Vor hundert Jahren - Ende des 18. und zu Beginn des 19. Jahrhunderts – wanderten viele europäische Bürger nach Amerika aus, in der Hoffnung im Land der unbegrenzten Möglichkeiten ein Auskommen und das Glück zu finden. Und viele von Ihnen schafften es in der Tat auch, dass es ihnen im fernen Amerika besser ging als zuvor hier in Europa.

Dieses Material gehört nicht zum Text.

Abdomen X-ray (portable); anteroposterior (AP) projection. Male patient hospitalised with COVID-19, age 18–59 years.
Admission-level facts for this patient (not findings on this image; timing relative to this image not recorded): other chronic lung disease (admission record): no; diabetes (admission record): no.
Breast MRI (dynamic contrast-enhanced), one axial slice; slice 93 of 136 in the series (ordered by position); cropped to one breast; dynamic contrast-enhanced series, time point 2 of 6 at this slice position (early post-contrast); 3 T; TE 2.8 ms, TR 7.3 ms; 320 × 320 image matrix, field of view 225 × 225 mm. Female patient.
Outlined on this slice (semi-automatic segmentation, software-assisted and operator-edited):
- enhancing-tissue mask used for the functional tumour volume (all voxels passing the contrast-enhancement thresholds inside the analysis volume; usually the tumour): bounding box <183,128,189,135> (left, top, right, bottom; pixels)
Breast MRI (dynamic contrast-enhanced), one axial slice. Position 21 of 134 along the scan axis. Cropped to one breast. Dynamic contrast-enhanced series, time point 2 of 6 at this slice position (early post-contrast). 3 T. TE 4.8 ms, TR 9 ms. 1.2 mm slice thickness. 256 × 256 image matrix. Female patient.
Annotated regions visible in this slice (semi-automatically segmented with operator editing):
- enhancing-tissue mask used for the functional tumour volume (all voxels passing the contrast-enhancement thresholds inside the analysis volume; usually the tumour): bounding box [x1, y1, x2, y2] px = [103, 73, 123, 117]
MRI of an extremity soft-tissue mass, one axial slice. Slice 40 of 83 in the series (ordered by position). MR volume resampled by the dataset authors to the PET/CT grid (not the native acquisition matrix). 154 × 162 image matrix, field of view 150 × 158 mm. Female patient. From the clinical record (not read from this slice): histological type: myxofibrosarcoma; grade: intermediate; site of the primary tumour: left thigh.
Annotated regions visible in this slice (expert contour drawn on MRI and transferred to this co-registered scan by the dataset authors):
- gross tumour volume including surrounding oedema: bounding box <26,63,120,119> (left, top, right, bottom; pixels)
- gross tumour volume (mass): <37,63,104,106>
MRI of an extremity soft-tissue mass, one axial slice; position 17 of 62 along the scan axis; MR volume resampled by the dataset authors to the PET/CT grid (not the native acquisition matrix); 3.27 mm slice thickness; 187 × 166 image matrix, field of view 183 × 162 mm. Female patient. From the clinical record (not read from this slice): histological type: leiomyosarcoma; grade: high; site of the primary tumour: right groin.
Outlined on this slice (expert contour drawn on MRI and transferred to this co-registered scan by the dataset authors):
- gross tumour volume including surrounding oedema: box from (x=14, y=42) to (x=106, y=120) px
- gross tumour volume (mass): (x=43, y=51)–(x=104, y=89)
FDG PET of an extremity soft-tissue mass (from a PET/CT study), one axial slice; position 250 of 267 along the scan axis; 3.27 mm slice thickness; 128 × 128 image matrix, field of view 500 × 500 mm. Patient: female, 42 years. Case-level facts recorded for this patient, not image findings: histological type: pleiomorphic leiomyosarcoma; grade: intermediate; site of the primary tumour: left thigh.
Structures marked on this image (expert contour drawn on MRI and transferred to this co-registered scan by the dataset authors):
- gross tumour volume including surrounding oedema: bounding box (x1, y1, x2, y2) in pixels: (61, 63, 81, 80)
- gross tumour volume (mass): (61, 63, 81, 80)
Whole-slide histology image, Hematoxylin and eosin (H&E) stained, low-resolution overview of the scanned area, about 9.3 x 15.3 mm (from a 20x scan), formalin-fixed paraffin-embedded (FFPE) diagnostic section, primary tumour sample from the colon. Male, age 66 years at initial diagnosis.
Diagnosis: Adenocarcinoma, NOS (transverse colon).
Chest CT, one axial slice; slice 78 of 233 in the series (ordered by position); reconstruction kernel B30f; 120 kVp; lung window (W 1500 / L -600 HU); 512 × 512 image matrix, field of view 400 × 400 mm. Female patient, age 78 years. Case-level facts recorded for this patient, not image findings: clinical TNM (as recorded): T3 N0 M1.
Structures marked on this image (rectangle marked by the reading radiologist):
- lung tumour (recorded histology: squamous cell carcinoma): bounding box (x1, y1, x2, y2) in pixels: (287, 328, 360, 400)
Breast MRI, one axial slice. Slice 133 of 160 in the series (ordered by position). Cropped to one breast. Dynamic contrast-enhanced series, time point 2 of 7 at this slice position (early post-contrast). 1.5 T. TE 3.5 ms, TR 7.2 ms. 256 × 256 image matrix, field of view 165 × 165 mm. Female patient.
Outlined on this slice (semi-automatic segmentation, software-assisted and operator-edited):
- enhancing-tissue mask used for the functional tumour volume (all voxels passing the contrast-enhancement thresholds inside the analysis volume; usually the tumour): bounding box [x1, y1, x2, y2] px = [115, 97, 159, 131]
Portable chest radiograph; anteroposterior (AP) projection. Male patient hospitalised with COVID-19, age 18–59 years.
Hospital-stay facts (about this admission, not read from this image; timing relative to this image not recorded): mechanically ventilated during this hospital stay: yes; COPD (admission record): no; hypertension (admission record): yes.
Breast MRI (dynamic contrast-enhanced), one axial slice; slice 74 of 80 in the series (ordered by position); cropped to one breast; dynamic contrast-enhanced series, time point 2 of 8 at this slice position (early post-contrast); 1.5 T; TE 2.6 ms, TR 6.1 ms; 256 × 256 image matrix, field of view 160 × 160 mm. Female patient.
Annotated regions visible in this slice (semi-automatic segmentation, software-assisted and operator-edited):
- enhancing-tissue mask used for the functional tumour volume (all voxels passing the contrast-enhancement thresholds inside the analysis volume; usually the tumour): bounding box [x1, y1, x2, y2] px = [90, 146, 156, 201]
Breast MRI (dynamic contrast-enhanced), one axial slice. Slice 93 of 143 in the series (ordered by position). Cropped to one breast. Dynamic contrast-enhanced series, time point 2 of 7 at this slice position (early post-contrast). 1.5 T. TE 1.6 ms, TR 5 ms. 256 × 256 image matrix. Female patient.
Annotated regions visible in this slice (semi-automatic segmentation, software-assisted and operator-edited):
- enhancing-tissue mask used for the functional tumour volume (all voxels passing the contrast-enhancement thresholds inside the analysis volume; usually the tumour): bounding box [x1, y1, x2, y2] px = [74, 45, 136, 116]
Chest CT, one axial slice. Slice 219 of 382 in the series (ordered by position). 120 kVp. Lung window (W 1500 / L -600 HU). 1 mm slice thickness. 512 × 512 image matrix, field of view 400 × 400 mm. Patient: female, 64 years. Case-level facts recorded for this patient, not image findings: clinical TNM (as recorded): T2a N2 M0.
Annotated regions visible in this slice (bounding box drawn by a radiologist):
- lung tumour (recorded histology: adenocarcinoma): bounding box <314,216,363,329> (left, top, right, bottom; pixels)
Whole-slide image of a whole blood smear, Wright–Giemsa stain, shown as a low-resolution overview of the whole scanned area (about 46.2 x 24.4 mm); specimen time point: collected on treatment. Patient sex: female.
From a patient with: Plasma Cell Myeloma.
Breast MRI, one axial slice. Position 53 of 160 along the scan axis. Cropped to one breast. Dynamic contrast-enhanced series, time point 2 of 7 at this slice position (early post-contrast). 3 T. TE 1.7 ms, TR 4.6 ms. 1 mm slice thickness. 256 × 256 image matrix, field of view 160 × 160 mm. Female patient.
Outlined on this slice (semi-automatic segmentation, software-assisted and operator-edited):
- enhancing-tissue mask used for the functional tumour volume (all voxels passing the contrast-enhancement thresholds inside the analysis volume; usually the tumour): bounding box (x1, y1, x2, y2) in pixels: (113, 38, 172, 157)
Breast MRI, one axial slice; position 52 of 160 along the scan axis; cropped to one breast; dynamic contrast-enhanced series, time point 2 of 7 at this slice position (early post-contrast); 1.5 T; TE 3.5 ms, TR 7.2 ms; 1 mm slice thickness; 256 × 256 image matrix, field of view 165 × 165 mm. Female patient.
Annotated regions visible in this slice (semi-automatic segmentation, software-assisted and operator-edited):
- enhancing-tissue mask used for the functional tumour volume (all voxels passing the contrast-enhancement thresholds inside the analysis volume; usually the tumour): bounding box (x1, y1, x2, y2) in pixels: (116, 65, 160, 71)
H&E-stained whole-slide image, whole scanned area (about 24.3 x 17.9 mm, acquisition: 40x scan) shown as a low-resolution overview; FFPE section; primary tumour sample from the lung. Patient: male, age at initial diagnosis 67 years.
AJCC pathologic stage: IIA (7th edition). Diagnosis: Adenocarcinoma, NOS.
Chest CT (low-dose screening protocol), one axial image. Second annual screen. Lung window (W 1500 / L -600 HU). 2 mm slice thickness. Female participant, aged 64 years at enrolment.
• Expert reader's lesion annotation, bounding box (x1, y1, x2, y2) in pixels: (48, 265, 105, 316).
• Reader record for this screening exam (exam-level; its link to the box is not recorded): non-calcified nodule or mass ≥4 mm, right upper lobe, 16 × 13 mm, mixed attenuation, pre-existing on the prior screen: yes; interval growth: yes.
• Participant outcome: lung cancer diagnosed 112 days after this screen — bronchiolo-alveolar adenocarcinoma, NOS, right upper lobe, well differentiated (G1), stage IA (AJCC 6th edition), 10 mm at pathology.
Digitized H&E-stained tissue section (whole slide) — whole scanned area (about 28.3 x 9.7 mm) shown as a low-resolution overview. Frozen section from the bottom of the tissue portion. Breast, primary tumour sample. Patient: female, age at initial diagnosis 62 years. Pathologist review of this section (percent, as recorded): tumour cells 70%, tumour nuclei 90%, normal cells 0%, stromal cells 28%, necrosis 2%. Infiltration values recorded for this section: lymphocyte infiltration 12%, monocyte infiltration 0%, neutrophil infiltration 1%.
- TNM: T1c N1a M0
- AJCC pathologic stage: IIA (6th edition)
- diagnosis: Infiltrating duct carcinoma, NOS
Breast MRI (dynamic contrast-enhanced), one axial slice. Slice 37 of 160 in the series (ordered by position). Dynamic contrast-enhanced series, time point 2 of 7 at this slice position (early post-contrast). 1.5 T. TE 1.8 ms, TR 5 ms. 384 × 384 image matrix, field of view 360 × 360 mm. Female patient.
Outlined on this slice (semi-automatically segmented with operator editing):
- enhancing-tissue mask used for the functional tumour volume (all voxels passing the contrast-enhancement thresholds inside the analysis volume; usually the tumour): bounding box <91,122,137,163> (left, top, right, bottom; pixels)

So reiste auch eine junge Familie aus dem Waldecker Land zusammen mit der Mutter nach Amerika aus. Sie fand in Chicago ein neues Zuhause und Arbeit. Es ging ihnen gut. Die jungen Leute konnten sich in der neuen Heimat gut zurecht finden und lernten sich in der dortigen Umgangssprache auszudrücken. Ihren Kindern fiel dies noch wesentlich leichter, da sie dort mit der englischen Sprache aufwuchsen. Schwerer hingegen fiel es der Großmutter sich mit der Sprache und der neuen Heimat anzufreunden. Sie lernte nur einige wenige englische Worte (Brocken) und sprach im Familienkreis in ihrer Heimatsprache. Kurzum sie sprach deutsch, dachte in Deutsch und sehnte sich nach ihrer alten und einzigen Heimat.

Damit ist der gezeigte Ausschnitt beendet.